TASK DESCRIPTION:
For the records below, tally the lines that contain "lang" and give only that number.

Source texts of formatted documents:
═══
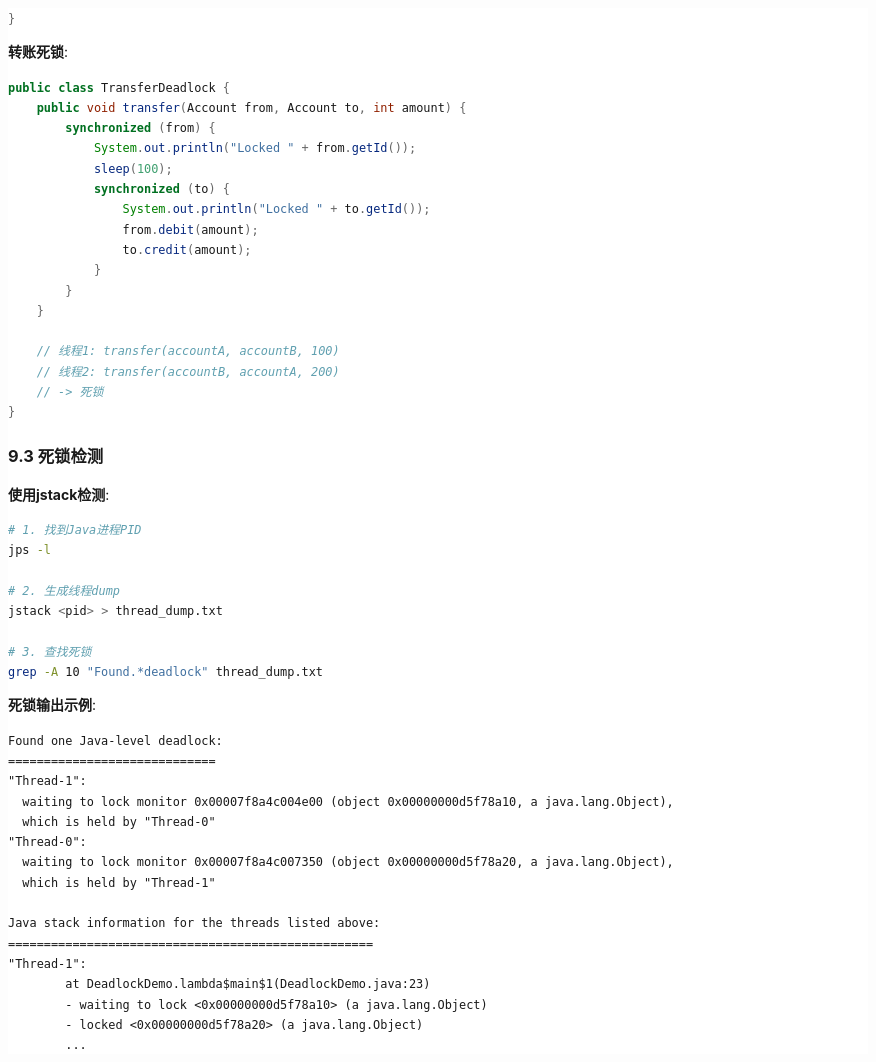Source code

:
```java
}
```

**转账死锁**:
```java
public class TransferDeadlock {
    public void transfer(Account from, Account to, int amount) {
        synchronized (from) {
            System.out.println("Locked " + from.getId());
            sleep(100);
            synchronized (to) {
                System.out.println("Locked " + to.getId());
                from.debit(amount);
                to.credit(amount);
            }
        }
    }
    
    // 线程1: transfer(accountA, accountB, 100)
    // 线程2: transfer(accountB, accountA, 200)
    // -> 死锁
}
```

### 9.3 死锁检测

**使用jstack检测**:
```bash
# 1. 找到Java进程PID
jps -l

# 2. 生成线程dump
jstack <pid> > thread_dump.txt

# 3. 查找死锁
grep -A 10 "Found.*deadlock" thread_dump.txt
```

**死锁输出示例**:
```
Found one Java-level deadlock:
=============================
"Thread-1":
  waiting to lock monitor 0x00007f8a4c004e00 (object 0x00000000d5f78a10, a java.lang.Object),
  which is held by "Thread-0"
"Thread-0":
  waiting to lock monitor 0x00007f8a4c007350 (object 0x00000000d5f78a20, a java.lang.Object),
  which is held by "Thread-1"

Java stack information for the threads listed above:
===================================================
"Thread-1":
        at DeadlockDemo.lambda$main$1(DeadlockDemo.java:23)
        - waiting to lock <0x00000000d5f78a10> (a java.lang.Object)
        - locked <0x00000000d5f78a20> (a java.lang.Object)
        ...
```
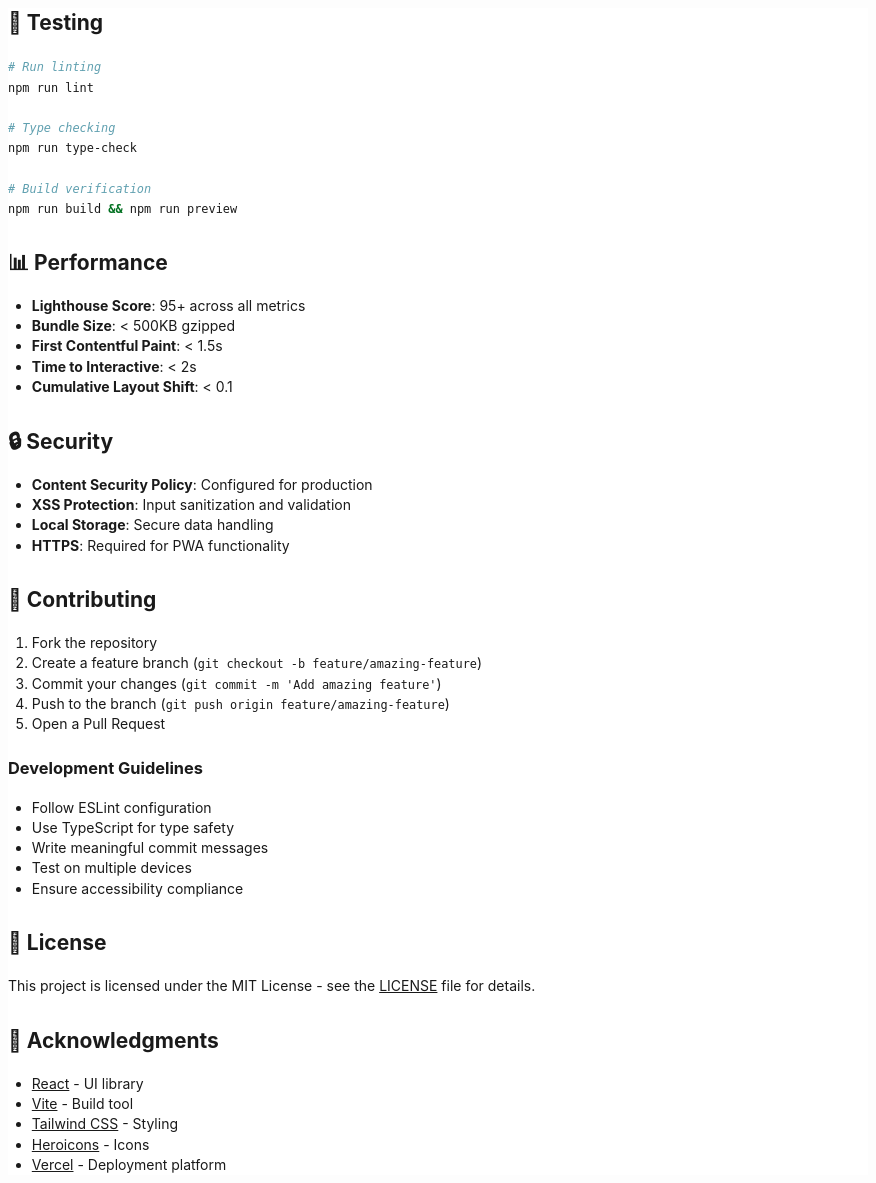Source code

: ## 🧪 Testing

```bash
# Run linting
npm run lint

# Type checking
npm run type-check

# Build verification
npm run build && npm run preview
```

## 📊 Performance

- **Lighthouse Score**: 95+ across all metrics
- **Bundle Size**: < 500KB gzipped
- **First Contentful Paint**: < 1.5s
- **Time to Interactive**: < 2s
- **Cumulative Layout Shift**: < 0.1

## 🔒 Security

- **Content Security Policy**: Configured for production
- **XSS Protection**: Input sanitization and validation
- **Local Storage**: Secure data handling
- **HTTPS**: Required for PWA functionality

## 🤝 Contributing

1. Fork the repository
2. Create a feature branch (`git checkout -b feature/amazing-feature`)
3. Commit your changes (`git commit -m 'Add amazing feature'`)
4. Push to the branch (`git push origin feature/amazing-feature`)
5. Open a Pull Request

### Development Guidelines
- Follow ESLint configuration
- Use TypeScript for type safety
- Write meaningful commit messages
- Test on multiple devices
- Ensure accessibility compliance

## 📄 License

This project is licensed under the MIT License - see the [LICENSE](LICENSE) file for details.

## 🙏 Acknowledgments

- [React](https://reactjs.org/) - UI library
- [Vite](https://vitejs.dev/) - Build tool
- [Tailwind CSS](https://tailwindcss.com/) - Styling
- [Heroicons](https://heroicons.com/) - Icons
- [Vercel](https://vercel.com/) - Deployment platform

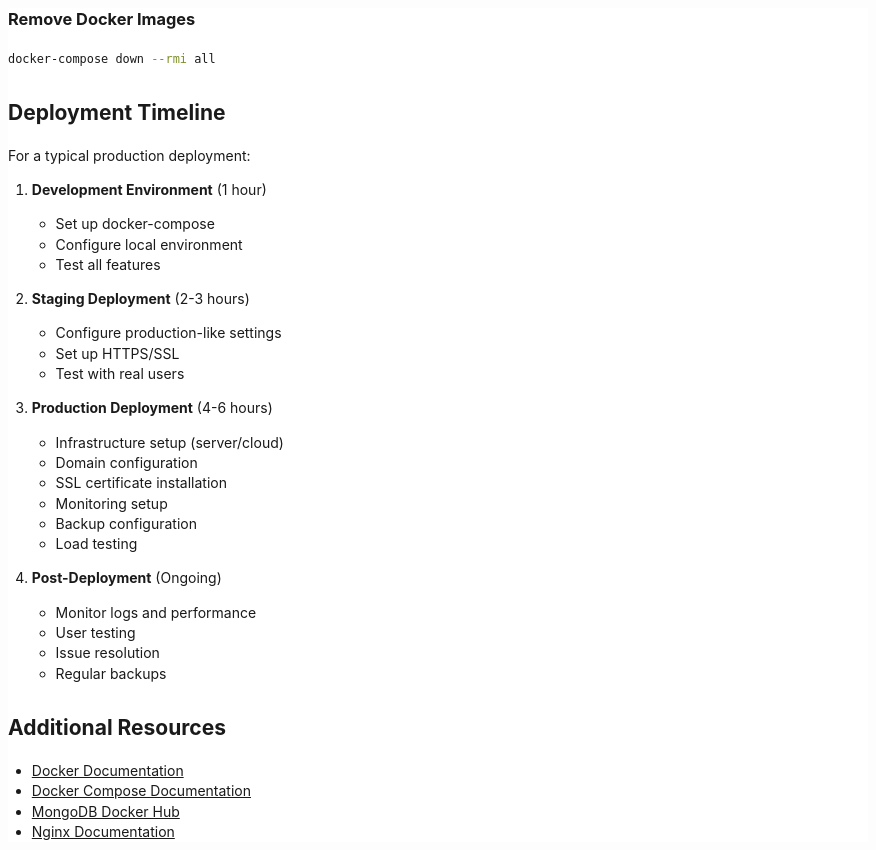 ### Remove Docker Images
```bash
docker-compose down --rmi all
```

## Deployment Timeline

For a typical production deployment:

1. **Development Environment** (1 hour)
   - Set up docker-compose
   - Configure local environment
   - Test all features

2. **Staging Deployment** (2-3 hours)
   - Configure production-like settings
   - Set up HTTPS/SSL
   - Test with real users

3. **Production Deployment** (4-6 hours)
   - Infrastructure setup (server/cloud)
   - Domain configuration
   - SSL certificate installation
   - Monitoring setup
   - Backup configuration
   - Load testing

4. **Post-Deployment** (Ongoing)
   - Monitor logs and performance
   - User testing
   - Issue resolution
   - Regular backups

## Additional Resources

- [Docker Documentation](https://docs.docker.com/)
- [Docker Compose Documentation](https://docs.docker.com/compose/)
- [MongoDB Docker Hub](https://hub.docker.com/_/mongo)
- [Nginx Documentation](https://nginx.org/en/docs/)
═══
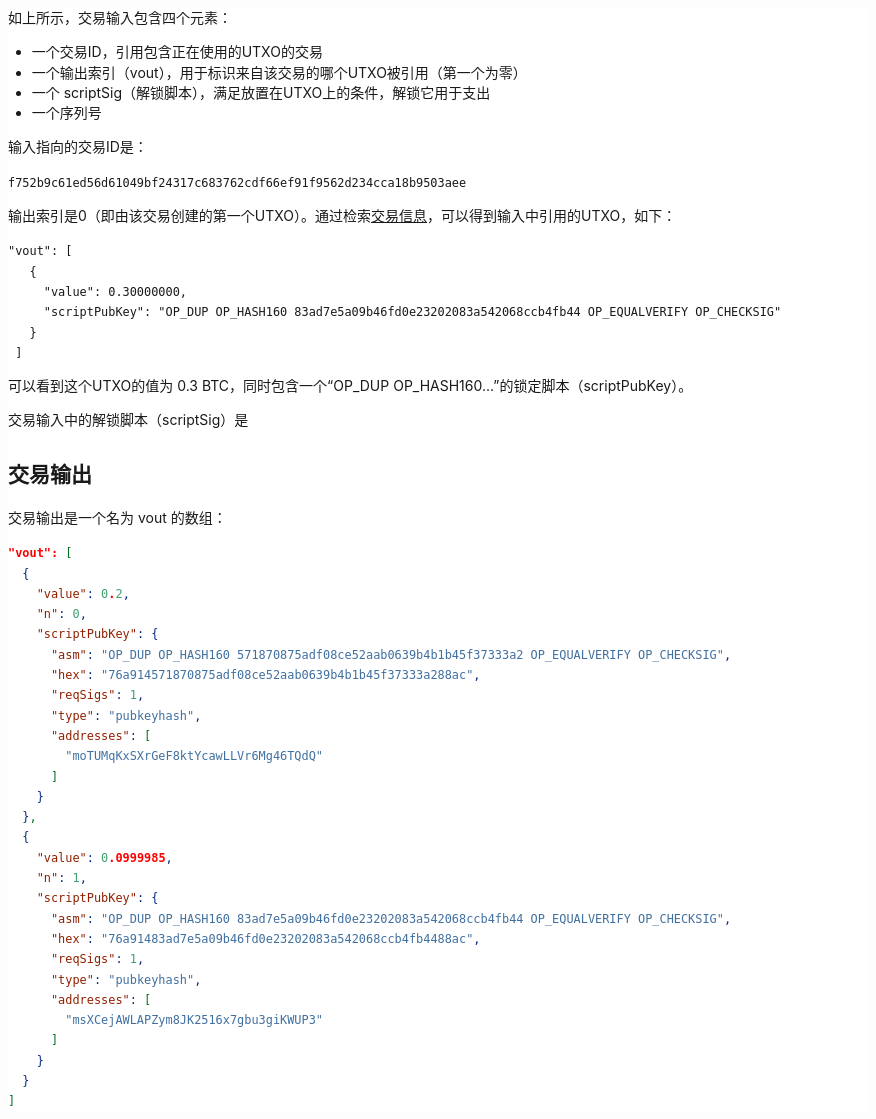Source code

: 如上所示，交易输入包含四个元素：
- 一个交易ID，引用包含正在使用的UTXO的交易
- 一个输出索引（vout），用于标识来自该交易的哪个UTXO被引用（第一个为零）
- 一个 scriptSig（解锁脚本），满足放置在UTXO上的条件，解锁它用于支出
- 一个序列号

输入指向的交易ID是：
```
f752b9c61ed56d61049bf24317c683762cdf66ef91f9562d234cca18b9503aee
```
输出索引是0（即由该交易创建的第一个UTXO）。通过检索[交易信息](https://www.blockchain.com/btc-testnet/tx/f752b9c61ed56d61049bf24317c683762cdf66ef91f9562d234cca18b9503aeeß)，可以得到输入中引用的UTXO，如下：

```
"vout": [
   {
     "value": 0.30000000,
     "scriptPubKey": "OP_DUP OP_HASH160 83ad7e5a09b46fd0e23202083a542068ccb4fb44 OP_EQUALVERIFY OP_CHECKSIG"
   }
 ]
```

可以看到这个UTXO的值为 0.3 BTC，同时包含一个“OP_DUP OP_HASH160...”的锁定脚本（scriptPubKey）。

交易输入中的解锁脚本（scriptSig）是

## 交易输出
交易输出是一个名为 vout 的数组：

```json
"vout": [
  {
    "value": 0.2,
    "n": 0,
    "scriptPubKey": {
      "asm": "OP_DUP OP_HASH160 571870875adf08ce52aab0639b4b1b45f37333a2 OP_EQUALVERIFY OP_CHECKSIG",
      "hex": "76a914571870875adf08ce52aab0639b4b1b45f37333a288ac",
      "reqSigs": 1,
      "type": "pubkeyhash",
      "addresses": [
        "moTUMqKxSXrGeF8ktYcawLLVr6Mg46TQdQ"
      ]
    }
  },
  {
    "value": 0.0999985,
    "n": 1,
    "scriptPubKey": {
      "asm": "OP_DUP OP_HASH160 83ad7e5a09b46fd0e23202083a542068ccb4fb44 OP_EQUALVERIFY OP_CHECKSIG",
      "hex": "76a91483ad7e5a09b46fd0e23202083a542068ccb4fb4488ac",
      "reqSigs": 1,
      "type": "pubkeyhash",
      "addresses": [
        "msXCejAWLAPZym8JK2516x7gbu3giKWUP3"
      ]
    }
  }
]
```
═══
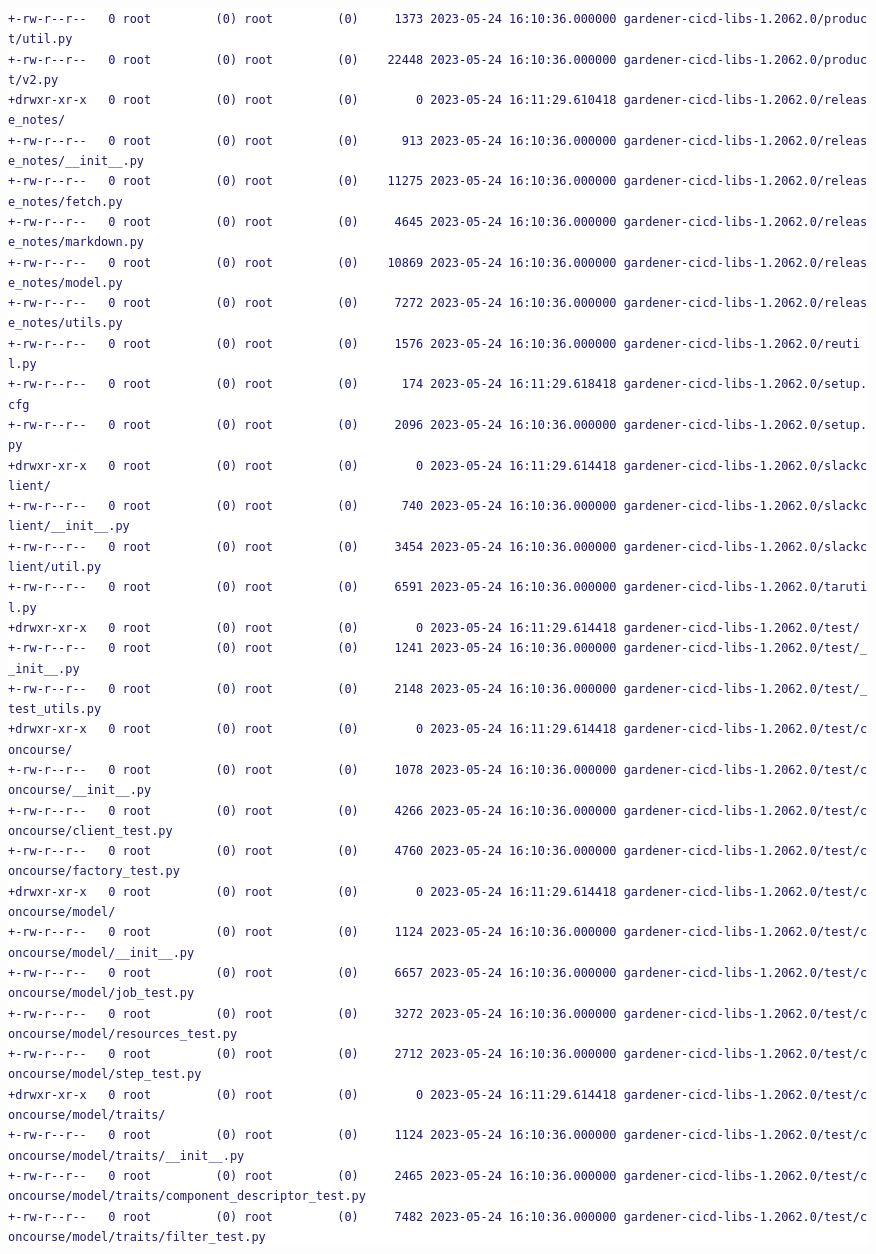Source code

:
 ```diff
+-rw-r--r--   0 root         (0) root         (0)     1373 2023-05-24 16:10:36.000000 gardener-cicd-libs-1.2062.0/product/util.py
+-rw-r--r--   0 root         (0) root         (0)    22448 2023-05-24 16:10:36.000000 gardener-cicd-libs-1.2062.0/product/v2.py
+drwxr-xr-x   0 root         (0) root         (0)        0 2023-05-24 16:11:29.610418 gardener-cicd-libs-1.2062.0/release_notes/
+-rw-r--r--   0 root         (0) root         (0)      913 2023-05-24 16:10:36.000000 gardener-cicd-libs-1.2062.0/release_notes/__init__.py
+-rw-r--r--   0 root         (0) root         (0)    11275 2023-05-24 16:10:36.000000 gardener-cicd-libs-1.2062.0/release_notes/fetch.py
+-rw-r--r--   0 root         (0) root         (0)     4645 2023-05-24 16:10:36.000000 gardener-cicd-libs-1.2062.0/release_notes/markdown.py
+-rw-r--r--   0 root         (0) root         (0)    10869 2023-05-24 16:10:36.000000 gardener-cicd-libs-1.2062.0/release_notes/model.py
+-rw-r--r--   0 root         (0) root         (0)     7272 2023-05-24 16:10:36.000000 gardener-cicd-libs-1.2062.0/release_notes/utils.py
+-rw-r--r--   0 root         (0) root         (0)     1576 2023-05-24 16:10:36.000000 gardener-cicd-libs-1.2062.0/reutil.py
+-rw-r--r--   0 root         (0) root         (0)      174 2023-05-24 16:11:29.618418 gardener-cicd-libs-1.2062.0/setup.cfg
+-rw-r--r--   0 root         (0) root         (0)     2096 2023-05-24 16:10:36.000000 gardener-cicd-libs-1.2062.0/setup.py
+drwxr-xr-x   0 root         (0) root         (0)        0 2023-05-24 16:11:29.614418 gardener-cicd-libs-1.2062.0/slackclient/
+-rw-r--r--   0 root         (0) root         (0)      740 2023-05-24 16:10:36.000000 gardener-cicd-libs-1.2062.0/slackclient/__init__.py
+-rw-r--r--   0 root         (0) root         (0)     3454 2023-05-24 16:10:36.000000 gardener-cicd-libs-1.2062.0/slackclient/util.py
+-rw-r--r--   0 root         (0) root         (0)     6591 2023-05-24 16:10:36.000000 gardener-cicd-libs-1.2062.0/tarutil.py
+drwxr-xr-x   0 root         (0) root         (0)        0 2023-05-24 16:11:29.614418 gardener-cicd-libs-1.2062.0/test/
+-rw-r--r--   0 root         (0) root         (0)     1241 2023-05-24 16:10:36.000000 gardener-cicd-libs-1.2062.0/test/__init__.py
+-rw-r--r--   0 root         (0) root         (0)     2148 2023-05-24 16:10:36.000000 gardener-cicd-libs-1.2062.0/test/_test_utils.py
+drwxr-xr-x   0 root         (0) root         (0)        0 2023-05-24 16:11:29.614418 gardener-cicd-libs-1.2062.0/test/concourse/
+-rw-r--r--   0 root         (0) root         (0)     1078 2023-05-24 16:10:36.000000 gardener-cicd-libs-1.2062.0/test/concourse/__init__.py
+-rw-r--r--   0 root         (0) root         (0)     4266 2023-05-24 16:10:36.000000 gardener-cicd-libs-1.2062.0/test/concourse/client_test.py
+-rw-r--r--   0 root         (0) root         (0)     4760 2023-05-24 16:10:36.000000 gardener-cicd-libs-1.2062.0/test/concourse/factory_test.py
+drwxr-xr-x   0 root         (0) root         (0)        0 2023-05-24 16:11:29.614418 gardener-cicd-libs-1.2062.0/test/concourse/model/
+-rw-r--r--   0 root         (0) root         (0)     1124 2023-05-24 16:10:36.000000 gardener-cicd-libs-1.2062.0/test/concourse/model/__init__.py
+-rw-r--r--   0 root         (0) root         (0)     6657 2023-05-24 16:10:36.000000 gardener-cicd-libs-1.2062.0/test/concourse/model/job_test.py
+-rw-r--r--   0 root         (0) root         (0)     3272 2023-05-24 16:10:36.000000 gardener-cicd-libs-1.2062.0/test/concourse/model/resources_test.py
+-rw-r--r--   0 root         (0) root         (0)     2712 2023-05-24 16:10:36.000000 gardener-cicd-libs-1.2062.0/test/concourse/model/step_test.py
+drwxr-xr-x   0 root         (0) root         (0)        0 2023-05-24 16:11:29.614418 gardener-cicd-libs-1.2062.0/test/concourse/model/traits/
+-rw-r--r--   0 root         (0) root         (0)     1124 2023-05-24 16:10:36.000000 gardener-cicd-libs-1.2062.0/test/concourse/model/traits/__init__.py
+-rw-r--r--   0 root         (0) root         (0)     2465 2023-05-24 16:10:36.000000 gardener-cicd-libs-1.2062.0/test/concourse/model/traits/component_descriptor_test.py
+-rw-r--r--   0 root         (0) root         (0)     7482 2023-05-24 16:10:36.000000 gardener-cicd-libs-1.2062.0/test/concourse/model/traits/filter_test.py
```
═══
TASK OUTPUT:
4